Meu zen, meu bem, meu mal

Quarta-feira, Abril 23, 2008

Manja um caso do passado que você acha que superou, e quando menos espera seu corpo está doente pra pular no dele?

Tô assim com cigarro.

Anos, cara, ANOS sem nem pegar na mão. Sabe Deus de onde veio essa fissura agora.

Porque eu virei ex-fumante de verdade, nada dessa pataquada de fumar “socialmente”, “de vez em quando”, “tão pouco que nem faz diferença”, “sem tragar”. Fumar um só é como dar o primeiro gole depois de uma temporada de AA, e eu nunca mais pus um na boca desde aquele Natal.

E, no entanto, estou tendo chamados.

Quando o frio de manhã faz todo hálito parecer fumaça.

Quando as noites esquentam e você pode sentar com seu querido no jardim.

Quando as poucas pessoas bacanas do trabalho vão fumar juntas e viram melhores amigas.

Depois de tomar o segundo copo de vinho.

Aliás, já durante o primeiro.

Não é que eu queira fazer apologia, mas o cigarro foi meu amigo. Me ajudou a conhecer gente, a desestressar, a parecer descolada (OK, pelo menos no ano em que essa palavra ainda era usada). Me deu algo o que fazer com as mãos quando eu estava nervosa demais pra dizer as coisas que precisava dizer.

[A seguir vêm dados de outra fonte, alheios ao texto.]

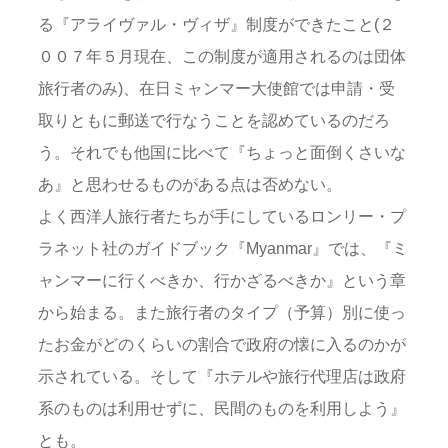
る『アライヴァル・ヴィザ』制度ができたこと(２
００７年５月現在、この制度が適用されるのは団体
旅行者のみ)、在日ミャンマー大使館では申請・受
取りともに郵送で行なうことを認めているのだろ
う。それでも他国に比べて『ちょっと面倒くさいな
あ』と思わせるものがある点は否めない。
よく西洋人旅行者たちが手にしているロンリー・プ
ラネット社のガイドブック『Myanmar』では、『ミ
ャンマーに行くべきか、行かざるべきか』という章
から始まる。また旅行者のタイプ（予算）別に使っ
たお金がどのくらいの割合で政府の懐に入るのかが
示されている。そして『ホテルや旅行代理店は政府
系のものは利用せずに、民間のものを利用しよう』
とも。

E agora ando tão passada de desejo que só mesmo um cigarro pra aplacar a gana.

Ou isso, ou um banho frio.

***

PS: Nem pense em apertar esse botão dos comentários pra me “dar uma força”: Cigarro causa câncer. Cigarro fede. Cigarro mata. Você está indo tão bem que não vale a pena jogar fora o esforço. Blablablá.

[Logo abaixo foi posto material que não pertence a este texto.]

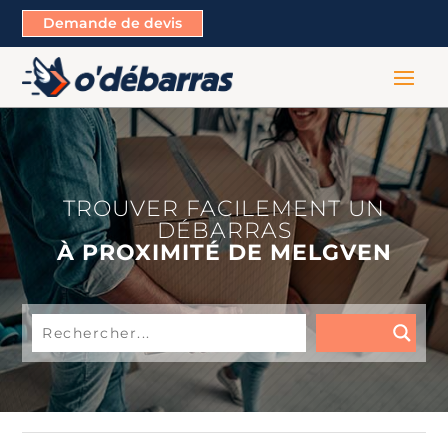
Demande de devis
TROUVER FACILEMENT UN
DÉBARRAS
À PROXIMITÉ DE MELGVEN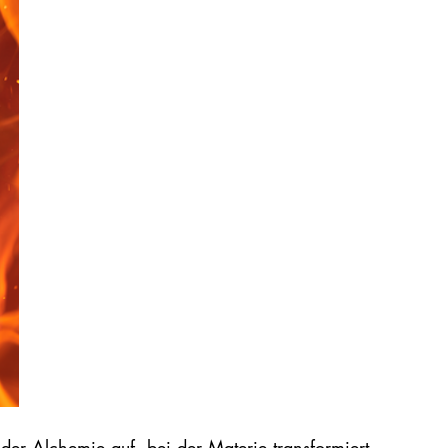
n der Alchemie auf, bei der Materie transformiert 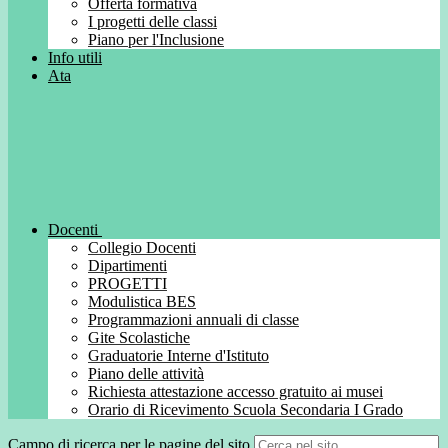
Offerta formativa
I progetti delle classi
Piano per l'Inclusione
Info utili
Ata
Docenti
Collegio Docenti
Dipartimenti
PROGETTI
Modulistica BES
Programmazioni annuali di classe
Gite Scolastiche
Graduatorie Interne d'Istituto
Piano delle attività
Richiesta attestazione accesso gratuito ai musei
Orario di Ricevimento Scuola Secondaria I Grado
Campo di ricerca per le pagine del sito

Já sei de tudo isso. Me deixe em paz. Como se você nunca tivesse suspirado por um ex bad boy.


Reinauguração, parte MDXCI

Segunda-feira, Abril 7, 2008

Há muito tempo estou querendo ressuscitar o blog. Venho adiando por medo, puro e simples, de que ninguém queira ler o que eu tenho para escrever. O que, provavelmente, é mesmo o caso.

Alguns pobres de vocês acompanham meus resmungos desde o primeiro Diário Intramuros, que inaugurei em 2001. Desde lá virei uma pessoa muito menos interessante. Deixei de ser mega-nerd, mega-azeda, mega-abraçadora-de-árvores, assistidora compulsiva do Warner Channel e outros adjetivos não necessariamente favoráveis, mas que faziam de mim ‘mim’.

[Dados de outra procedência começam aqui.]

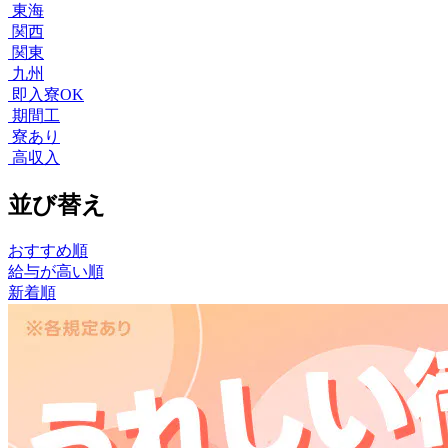
東海
関西
関東
九州
即入寮OK
期間工
寮あり
高収入
並び替え
おすすめ順
給与が高い順
新着順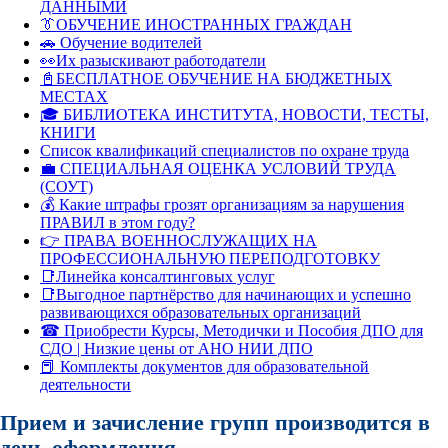
ДАННЫМИ
👔ОБУЧЕНИЕ ИНОСТРАННЫХ ГРАЖДАН
🚗 Обучение водителей
👀Их разыскивают работодатели
📓БЕСПЛАТНОЕ ОБУЧЕНИЕ НА БЮДЖЕТНЫХ
МЕСТАХ
🎓 БИБЛИОТЕКА ИНСТИТУТА, НОВОСТИ, ТЕСТЫ,
КНИГИ
Список квалификаций специалистов по охране труда
💼 СПЕЦИАЛЬНАЯ ОЦЕНКА УСЛОВИЙ ТРУДА
(СОУТ)
💰 Какие штрафы грозят организациям за нарушения
ПРАВИЛ в этом году?
👉 ПРАВА ВОЕННОСЛУЖАЩИХ НА
ПРОФЕССИОНАЛЬНУЮ ПЕРЕПОДГОТОВКУ
📑Линейка консалтинговых услуг
📑Выгодное партнёрство для начинающих и успешно
развивающихся образовательных организаций
☎ Приобрести Курсы, Методички и Пособия ДПО для
СДО | Низкие цены от АНО НИИ ДПО
📕 Комплекты документов для образовательной
деятельности
Прием и зачисление групп производится в
день оформления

Virei uma versão sem-graça de mim mesma. Tão poucos anos, se formos pensar, para tal abismo ter-se aberto entre nós. Mas há um motivo. Me desliguei do universo que habitava em tantos sentidos que me sinto vagando pelo mundo, com orgulho profissional abandonado, amizades quebradas, família distante e nenhuma idéia do que fazer comigo mesma.

Ou talvez eu esteja apenas ficando confusa com a idade. Acontece.

Mas mesmo os mais bestas têm algo a dizer. E no momento estou numa fase tão angustiada com o futuro que um tema parece formar-se diante de mim. Por isso, a volta ao fantástico mundo dos diários virtuais. Mantenho o nome não por constância, algo que me falta, mas por falta de criatividade, algo que abunda no momento. Bem-vindos.